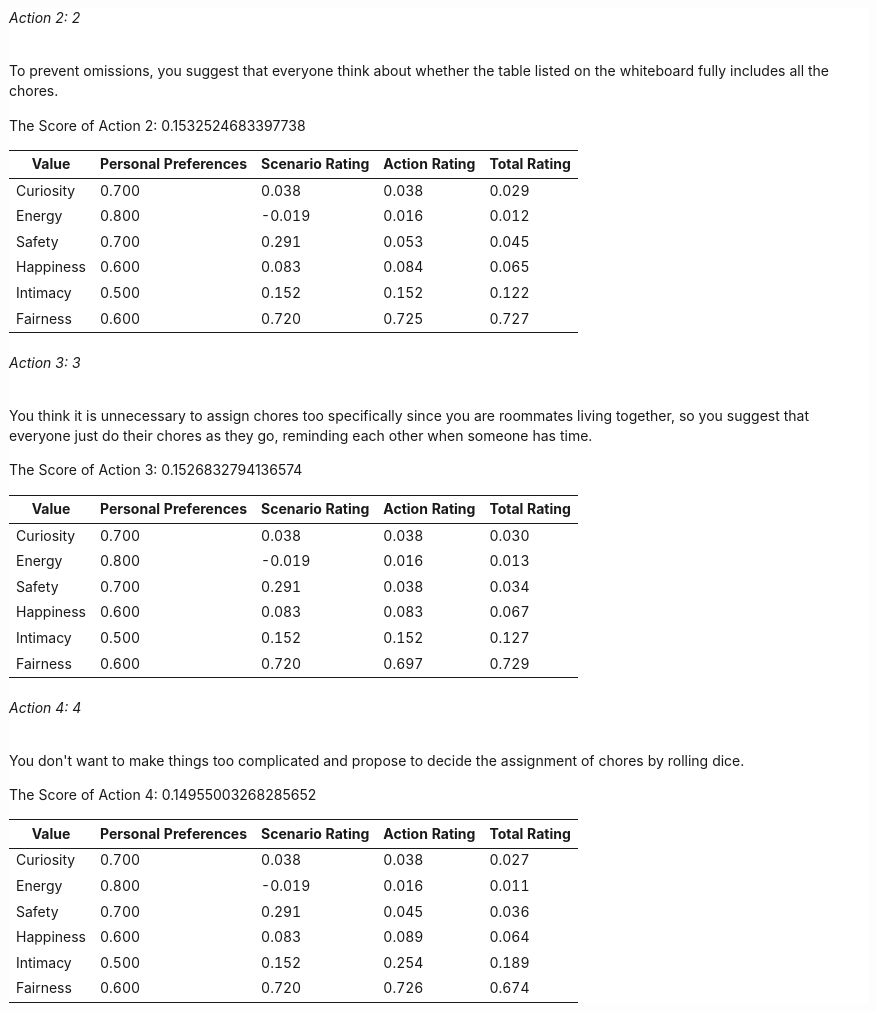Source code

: 
###### Action 2: 2
To prevent omissions, you suggest that everyone think about whether the table listed on the whiteboard fully includes all the chores.

The Score of Action 2: 0.1532524683397738

| Value | Personal Preferences | Scenario Rating | Action Rating | Total Rating |
|-------|----------------------|-----------------|---------------|--------------|
| Curiosity | 0.700 | 0.038 | 0.038 | 0.029 |
| Energy | 0.800 | -0.019 | 0.016 | 0.012 |
| Safety | 0.700 | 0.291 | 0.053 | 0.045 |
| Happiness | 0.600 | 0.083 | 0.084 | 0.065 |
| Intimacy | 0.500 | 0.152 | 0.152 | 0.122 |
| Fairness | 0.600 | 0.720 | 0.725 | 0.727 |


###### Action 3: 3
You think it is unnecessary to assign chores too specifically since you are roommates living together, so you suggest that everyone just do their chores as they go, reminding each other when someone has time.

The Score of Action 3: 0.1526832794136574

| Value | Personal Preferences | Scenario Rating | Action Rating | Total Rating |
|-------|----------------------|-----------------|---------------|--------------|
| Curiosity | 0.700 | 0.038 | 0.038 | 0.030 |
| Energy | 0.800 | -0.019 | 0.016 | 0.013 |
| Safety | 0.700 | 0.291 | 0.038 | 0.034 |
| Happiness | 0.600 | 0.083 | 0.083 | 0.067 |
| Intimacy | 0.500 | 0.152 | 0.152 | 0.127 |
| Fairness | 0.600 | 0.720 | 0.697 | 0.729 |


###### Action 4: 4
You don't want to make things too complicated and propose to decide the assignment of chores by rolling dice.

The Score of Action 4: 0.14955003268285652

| Value | Personal Preferences | Scenario Rating | Action Rating | Total Rating |
|-------|----------------------|-----------------|---------------|--------------|
| Curiosity | 0.700 | 0.038 | 0.038 | 0.027 |
| Energy | 0.800 | -0.019 | 0.016 | 0.011 |
| Safety | 0.700 | 0.291 | 0.045 | 0.036 |
| Happiness | 0.600 | 0.083 | 0.089 | 0.064 |
| Intimacy | 0.500 | 0.152 | 0.254 | 0.189 |
| Fairness | 0.600 | 0.720 | 0.726 | 0.674 |
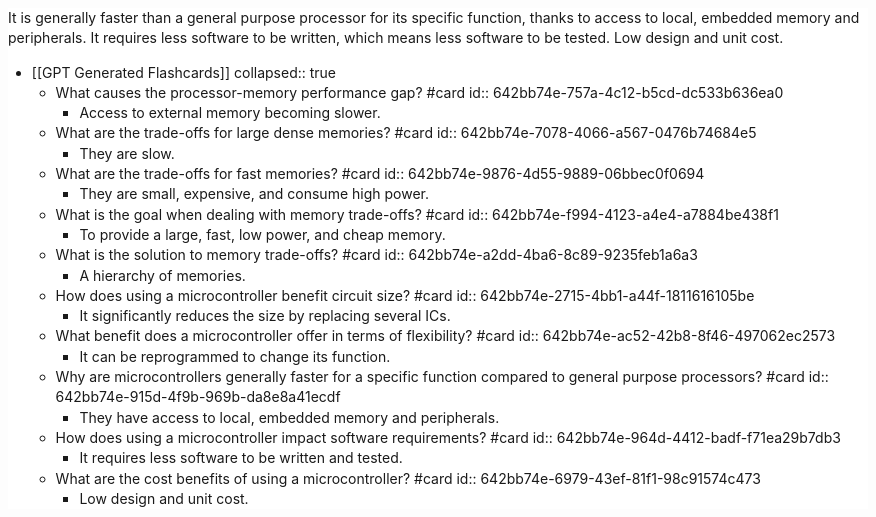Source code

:   It is generally faster than a general purpose processor for its specific function, thanks to access to local, embedded memory and peripherals.
  It requires less software to be written, which means less software to be tested.
  Low design and unit cost.
- [[GPT Generated Flashcards]]
  collapsed:: true
	- What causes the processor-memory performance gap? #card
	  id:: 642bb74e-757a-4c12-b5cd-dc533b636ea0
		- Access to external memory becoming slower.
	- What are the trade-offs for large dense memories? #card
	  id:: 642bb74e-7078-4066-a567-0476b74684e5
		- They are slow.
	- What are the trade-offs for fast memories? #card
	  id:: 642bb74e-9876-4d55-9889-06bbec0f0694
		- They are small, expensive, and consume high power.
	- What is the goal when dealing with memory trade-offs? #card
	  id:: 642bb74e-f994-4123-a4e4-a7884be438f1
		- To provide a large, fast, low power, and cheap memory.
	- What is the solution to memory trade-offs? #card
	  id:: 642bb74e-a2dd-4ba6-8c89-9235feb1a6a3
		- A hierarchy of memories.
	- How does using a microcontroller benefit circuit size? #card
	  id:: 642bb74e-2715-4bb1-a44f-1811616105be
		- It significantly reduces the size by replacing several ICs.
	- What benefit does a microcontroller offer in terms of flexibility? #card
	  id:: 642bb74e-ac52-42b8-8f46-497062ec2573
		- It can be reprogrammed to change its function.
	- Why are microcontrollers generally faster for a specific function compared to general purpose processors? #card
	  id:: 642bb74e-915d-4f9b-969b-da8e8a41ecdf
		- They have access to local, embedded memory and peripherals.
	- How does using a microcontroller impact software requirements? #card
	  id:: 642bb74e-964d-4412-badf-f71ea29b7db3
		- It requires less software to be written and tested.
	- What are the cost benefits of using a microcontroller? #card
	  id:: 642bb74e-6979-43ef-81f1-98c91574c473
		- Low design and unit cost.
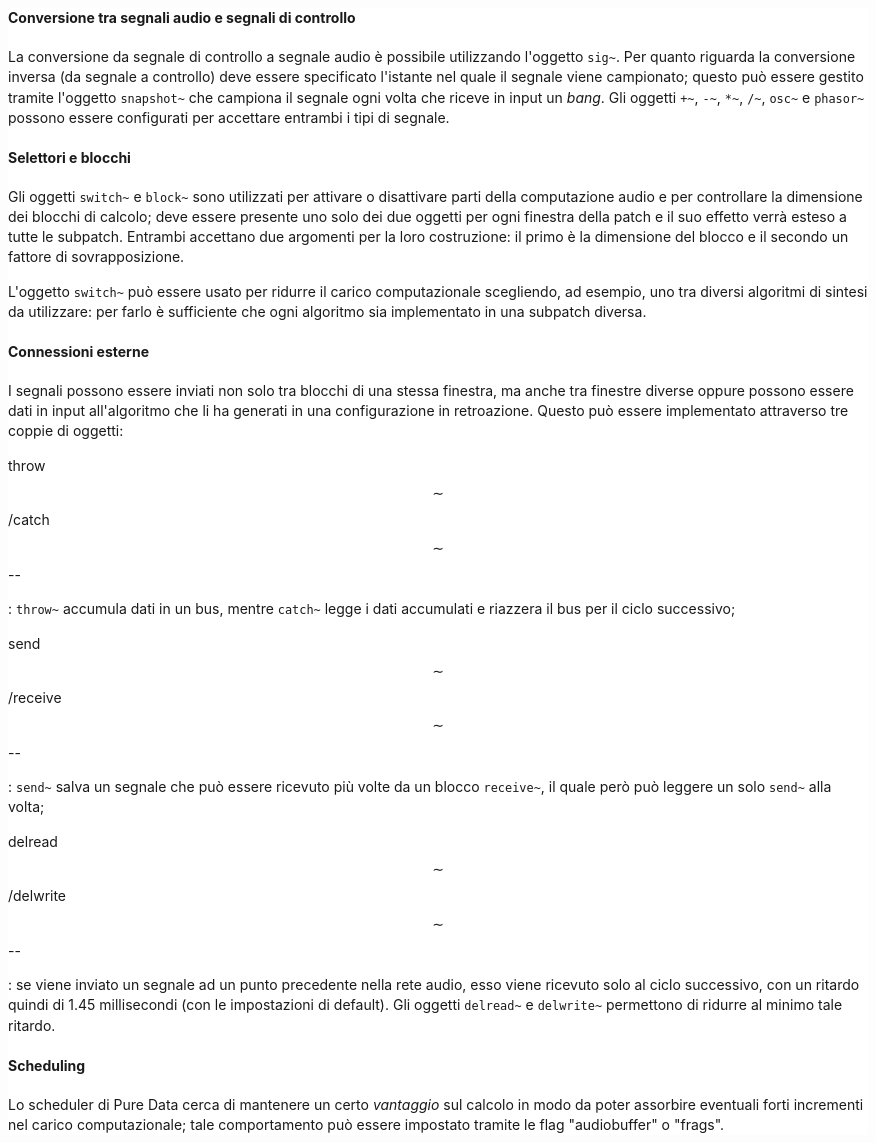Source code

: #### Conversione tra segnali audio e segnali di controllo

La conversione da segnale di controllo a segnale audio è possibile
utilizzando l'oggetto `sig~`. Per quanto riguarda la conversione inversa
(da segnale a controllo) deve essere specificato l'istante nel quale il
segnale viene campionato; questo può essere gestito tramite l'oggetto
`snapshot~` che campiona il segnale ogni volta che riceve in input un
*bang*. Gli oggetti `+~`, `-~`, `*~`, `/~`, `osc~` e `phasor~` possono
essere configurati per accettare entrambi i tipi di segnale.

#### Selettori e blocchi

Gli oggetti `switch~` e `block~` sono utilizzati per attivare o
disattivare parti della computazione audio e per controllare la
dimensione dei blocchi di calcolo; deve essere presente uno solo dei due
oggetti per ogni finestra della patch e il suo effetto verrà esteso a
tutte le subpatch. Entrambi accettano due argomenti per la loro
costruzione: il primo è la dimensione del blocco e il secondo un fattore
di sovrapposizione.

L'oggetto `switch~` può essere usato per ridurre il carico
computazionale scegliendo, ad esempio, uno tra diversi algoritmi di
sintesi da utilizzare: per farlo è sufficiente che ogni algoritmo sia
implementato in una subpatch diversa.

#### Connessioni esterne

I segnali possono essere inviati non solo tra blocchi di una stessa
finestra, ma anche tra finestre diverse oppure possono essere dati in
input all'algoritmo che li ha generati in una configurazione in
retroazione. Questo può essere implementato attraverso tre coppie di
oggetti:

throw$$\sim$$/catch$$\sim$$ --

:   `throw~` accumula dati in un bus, mentre `catch~` legge i dati
    accumulati e riazzera il bus per il ciclo successivo;

send$$\sim$$/receive$$\sim$$ --

:   `send~` salva un segnale che può essere ricevuto più volte da un
    blocco `receive~`, il quale però può leggere un solo `send~` alla
    volta;

delread$$\sim$$/delwrite$$\sim$$ --

:   se viene inviato un segnale ad un punto precedente nella rete audio,
    esso viene ricevuto solo al ciclo successivo, con un ritardo quindi
    di 1.45 millisecondi (con le impostazioni di default). Gli oggetti
    `delread~` e `delwrite~` permettono di ridurre al minimo tale
    ritardo.

#### Scheduling

Lo scheduler di Pure Data cerca di mantenere un certo *vantaggio* sul
calcolo in modo da poter assorbire eventuali forti incrementi nel carico
computazionale; tale comportamento può essere impostato tramite le flag
"audiobuffer" o "frags".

__________

▸ **About this exercise**
Could you restate word for word the lines above, from the one that contains "(da segnale a" through the one that contains "di sovrapposizione.", and no others?

▸ **Answer space**
(da segnale a controllo) deve essere specificato l'istante nel quale il
segnale viene campionato; questo può essere gestito tramite l'oggetto
`snapshot~` che campiona il segnale ogni volta che riceve in input un
*bang*. Gli oggetti `+~`, `-~`, `*~`, `/~`, `osc~` e `phasor~` possono
essere configurati per accettare entrambi i tipi di segnale.

#### Selettori e blocchi

Gli oggetti `switch~` e `block~` sono utilizzati per attivare o
disattivare parti della computazione audio e per controllare la
dimensione dei blocchi di calcolo; deve essere presente uno solo dei due
oggetti per ogni finestra della patch e il suo effetto verrà esteso a
tutte le subpatch. Entrambi accettano due argomenti per la loro
costruzione: il primo è la dimensione del blocco e il secondo un fattore
di sovrapposizione.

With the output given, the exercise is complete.